Pourtant, qui peut accéder à cette performance linguistique? Ce sont les enfants de personnes qui ont les moyens de les envoyer étudier dans des écoles offrant un bon niveau de français. Cela engendre un Maroc à deux vitesses.
Est-ce que ce constat vaut uniquement pour les grandes entreprises, ou bien en est-il de même dans les PME et les petites entreprises ?
Cela va dépendre des secteurs. Dans le BTP, une telle maîtrise du français n’est pas requise. Et pourtant, j’ai rencontré des gens qui travaillent dans ce domaine et qui cherchent à parler français. Dans les services tels que ceux des assurances, des courtiers…, les collaborateurs vont également essayer de parler cette langue. Dans d’autres secteurs où l’arabe dialectal est utilisé, vous trouverez aussi toute la documentation éditée en français. C’est une situation compliquée pour les travailleurs. Dans mes formations, les sessions commencent parfois en français, puis je passe au dialectal et je constate un profond soulagement.
Cette prédominance du français n’est-elle pas un obstacle au bon fonctionnement des entreprises ?
C’est un obstacle important. Les gens souffrent, surtout du point de vue rédactionnel. Certains vont alors tout faire pour éviter d’écrire des rapports, procès-verbaux… de peur de faire des fautes. Une solution que je propose est de produire des canevas, qu’il suffit alors de remplir. C’est un gain de temps considérable. Comme je le disais, la maîtrise de la langue française est associée à la compétence. Selon moi, il faudrait faire évoluer cette perception, qui n’est pas juste. Je préfère le système anglo-saxon où la façon de parler est beaucoup moins scrutée et où l’on va s’intéresser au fond, à ce que la personne propose. Il est indispensable de dépouiller la langue française au Maroc de sa dimension idéologique. Ce sera bénéfique pour l’entreprise, mais aussi pour la langue elle-même. Elle doit acquérir la souplesse et la portée opérationnelle dont l’anglais dispose.
Des formations sont-elles mises en place par les entreprises pour remédier aux lacunes en matière de langue ?
Dans les postes en front office, dans le marketing, la communication, ou encore le commerce, c’est simple : si quelqu’un parle mal le français, ou l’anglais le cas échéant, il n’est pas recruté. L’employé représente alors l’image de l’entreprise, donc il faut une expression excellente. Seuls les centres d’appel prévoient des remises à niveau. Quand il s’agit de métiers plus techniques, la langue importe peu, et ce sont les compétences techniques qui comptent.

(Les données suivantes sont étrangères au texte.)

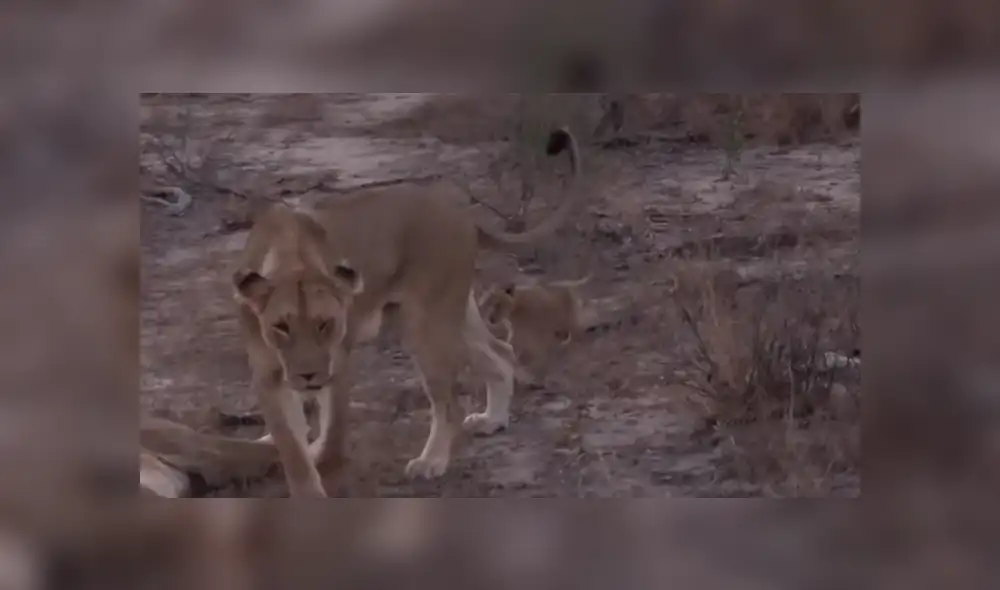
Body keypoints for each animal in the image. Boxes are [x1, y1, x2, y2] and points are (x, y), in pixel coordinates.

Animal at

Ne faut-il pas que l’arabe retrouve toute sa place ?
Au Maroc, l’enseignement est censé avoir été arabisé, mais, à l’école, les élèves parlent en arabe dialectal avec leurs professeurs et l’arabe classique est cantonné à l’écrit. Dans les zones amazighophones, c’est le berbère qui est utilisé. Il y a comme un déni de réalité. À l’école, avec l’arabe, et dans l’entreprise avec le français.
Avec l’officialisation de l’amazigh, cette langue peut-elle trouver une place dans l’entreprise ?
Le berbère est malheureusement une langue morte, au sens linguistique du terme, c’est-à-dire qu’elle n’acquiert pas de nouveaux locuteurs. Tous les Berbères parlent désormais l’arabe dialectal et le berbère.
L’amazigh n’est-il pas une condition de recrutement dans certaines régions ?
Ce sont des cas particuliers. En effet, les entreprises vont recruter des commerciaux berbérophones lorsqu’ils sont en contact, en particulier, avec les épiceries, qui sont tenues en grande partie par des personnes originaires du Souss. En revanche, au niveau décisionnaire, de la stratégie, ou encore de la communication, la langue restera le français.